El espectáculo no puede ir separado de la narrativa. Hay fragmentos de las historias que están ahí para “mostrar” más que para contar. Casi por antonomasia, este espectáculo es el cuerpo femenino que se pone al servicio de la mirada masculina, tanto del protagonista como del espectador. Sucede, entonces, que la narrativa debe solucionar esta continuidad entre miradas; surge el concepto de «desnudo justificado»: el que sucede porque la trama lo necesita. Así, si la historia habla de un hombre que se enamora de una bailarina desnudista, entonces, la escopofilia del protagonista dentro de la trama se fusiona con la escopofilia del espectador. Nadie reclamaría, en esa historia de amor entre un burócrata y una desnudista, que los desnudos sean impertinentes; es más, son casi necesarios a la trama.
Parece, entonces, que hay un control sobre la otredad que representa la mujer: por medio de convertirla en un objeto, se doma y se le integra la trama, tanto de la película como de las categorías del espectador.
Mulvey señala que el problema no acaba ahí: ese cuerpo —incluso cuando está atravesado de tal forma por la mirada masculina que se convierte en un objeto hecho a la medida del deseo— causa angustia porque carece de falo; ese otro no tiene lo que “define” a lo masculino y, por lo tanto, le presenta la posibilidad de que lo castren, es decir, el cuerpo de la mujer presenta la posibilidad de que yo deje de ser yo.
Así, el objeto se rebela y evita su asimilación a la historia. Por más que un desnudo pueda estar justificado, siempre resalta como espectáculo, como una decisión que huele a sobrante. No hace avanzar la trama y, de alguna manera, la suspende un momento mientras sucede el espectáculo.
Begotten no propone la fusión de miradas masculinas: no hay un protagonista con el cual uno se pueda identificar y, desde ahí, mirar el cuerpo de otros como objeto.
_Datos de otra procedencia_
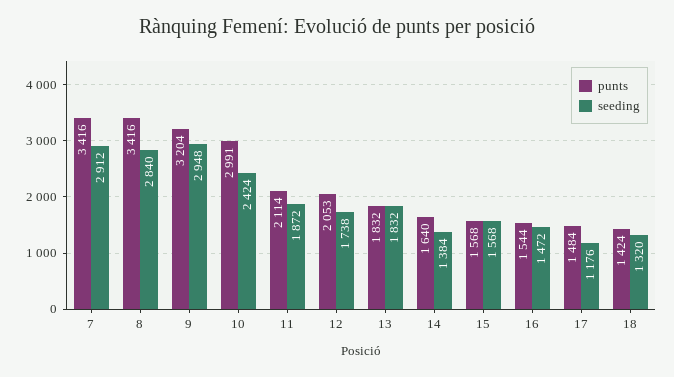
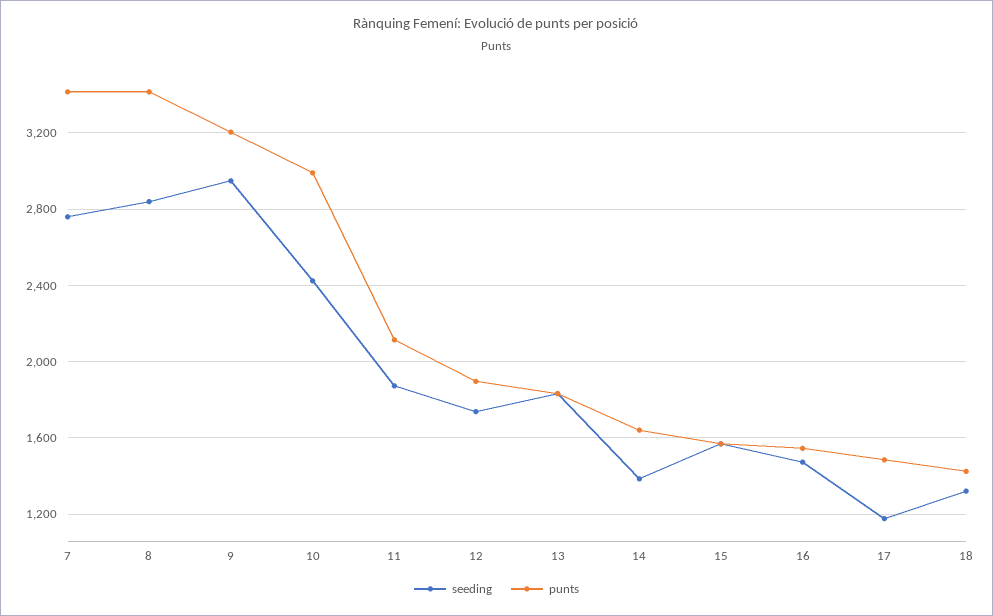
  {
    "punts": {
      "7": 3416,
      "8": 3416,
      "9": 3204,
      "10": 2991,
      "11": 2114,
-     "12": 2053,
+     "12": 1900,
      "13": 1832,
      "14": 1640,
      "15": 1568,
      "16": 1544,
      "17": 1484,
      "18": 1424
    },
    "seeding": {
-     "7": 2912,
+     "7": 2750,
      "8": 2840,
      "9": 2948,
      "10": 2424,
      "11": 1872,
      "12": 1738,
      "13": 1832,
      "14": 1384,
      "15": 1568,
      "16": 1472,
      "17": 1176,
      "18": 1320
    }
  }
Parece que, por su falta de trama, Begotten es puro espectáculo, pura decisión sobrante. Los cuerpos que aparecen en pantalla son puro objeto, pero al no tener un “compañero” que redoble la mirada escopofílica dentro de la ficción (el protagonista masculino que sirva de espejo narcicista), esos objetos se rebelan como el cuerpo de la mujer: muestran la angustia de la castración, que, al final día, existe la posibilidad de que yo no sea yo y, como decía Heidegger, que mi muerte es la única posibilidad segura que tengo.
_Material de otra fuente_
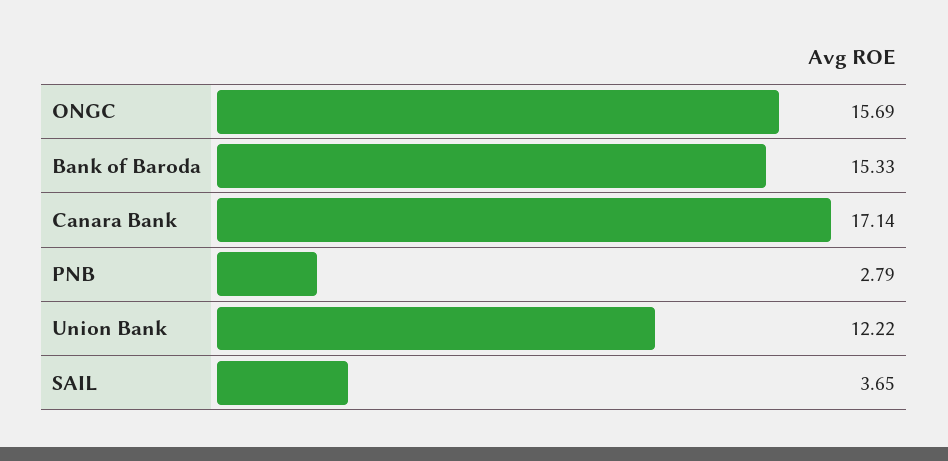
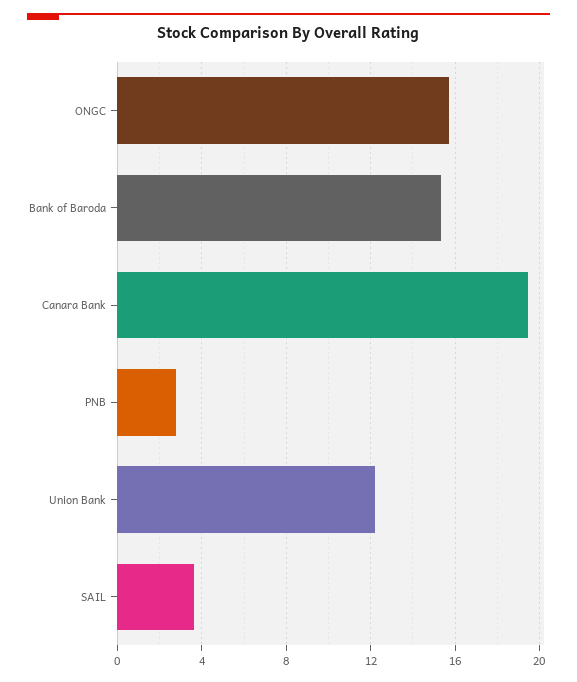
  {
    "ONGC": 15.69,
    "Bank of Baroda": 15.33,
-   "Canara Bank": 17.14,
+   "Canara Bank": 19.5,
    "PNB": 2.79,
    "Union Bank": 12.22,
    "SAIL": 3.65
  }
El uso del alto contraste y la dificultad de distinguir de manera plena lo que sucede en pantalla redobla la ausencia del espejo narcisista que permita descansar (porque el protagonista tiene dos funciones: primero, ser el reflejo ideal de mi yo, es decir, el macho alfa que todas las puede, en el nivel que sea; y segundo, es el descanso porque, mientras dura la película, guía la mirada del espectador con la suya y le quita de sus hombros la responsabilidad de decidir). Al preguntarme a cada rato qué estoy viendo, al mismo tiempo y con la misma insistencia me pregunto por qué estoy viendo eso. Begotten no busca que el espectador se asimile con la trama y la “viva” junto con sus personajes, sino que una y otra vez lo expulsa y le recuerda que está viendo una película.
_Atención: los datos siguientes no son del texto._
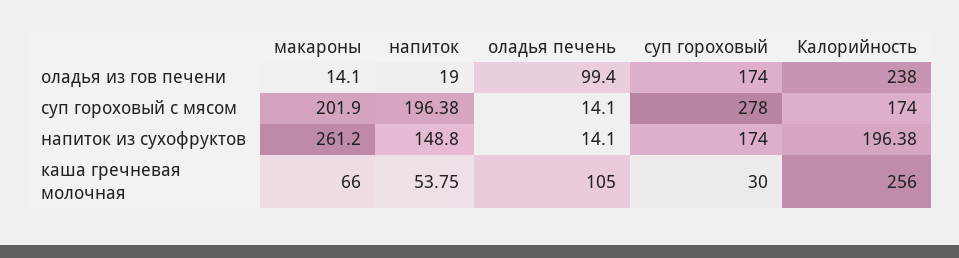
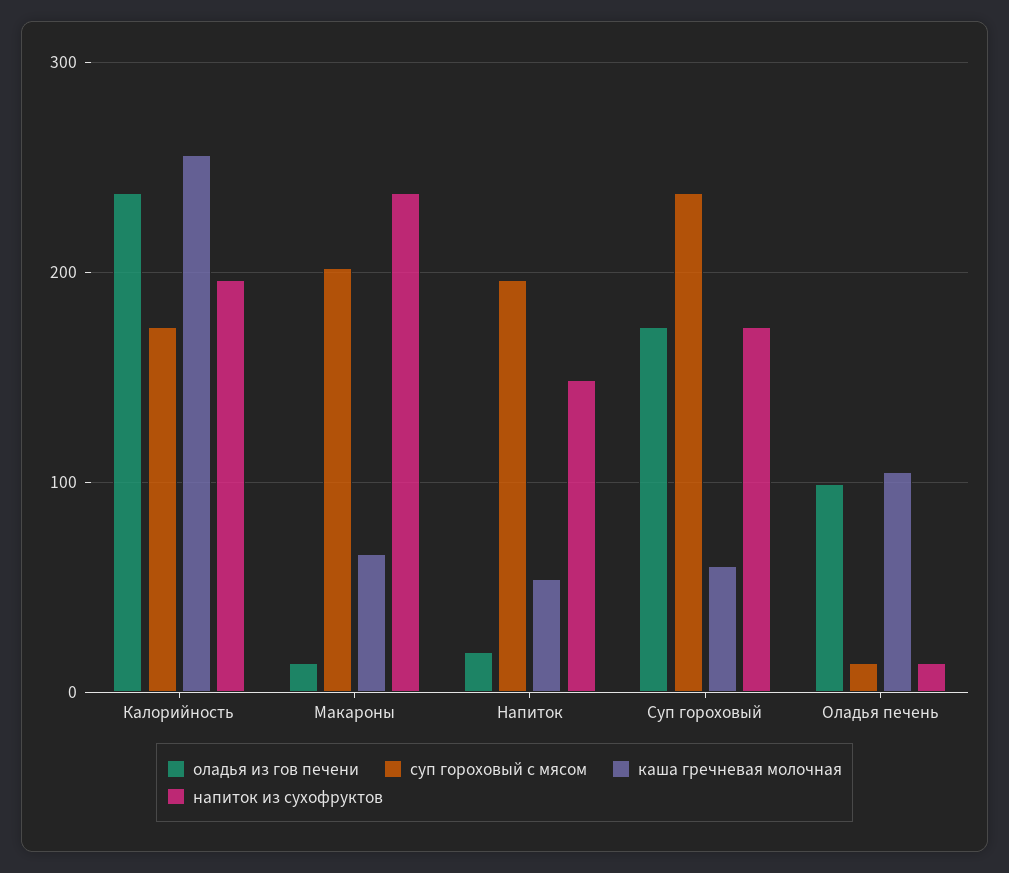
  {
    "оладья из гов печени": {
      "макароны": 14.1,
      "напиток": 19,
      "оладья печень": 99.4,
      "суп гороховый": 174,
      "Калорийность": 238
    },
    "суп гороховый с мясом": {
      "макароны": 201.9,
      "напиток": 196.38,
      "оладья печень": 14.1,
-     "суп гороховый": 278,
+     "суп гороховый": 240,
      "Калорийность": 174
    },
    "напиток из сухофруктов": {
-     "макароны": 261.2,
+     "макароны": 240,
      "напиток": 148.8,
      "оладья печень": 14.1,
      "суп гороховый": 174,
      "Калорийность": 196.38
    },
    "каша гречневая молочная": {
      "макароны": 66,
      "напиток": 53.75,
      "оладья печень": 105,
-     "суп гороховый": 30,
+     "суп гороховый": 60,
      "Калорийность": 256
    }
  }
Tal vez por eso los siete minutos de la escena de sexo más rara que he visto en mi vida me son tan incómodos: son eternos, pues en vez de ser minutos vividos son minutos pensados, como si uno viera el segundo del reloj avanzar; llega un punto en que la repetición congela el tiempo, porque el tiempo está pasando sólo y no está pasando para algo. No es un tiempo de espera para algo, sino la espera sin más.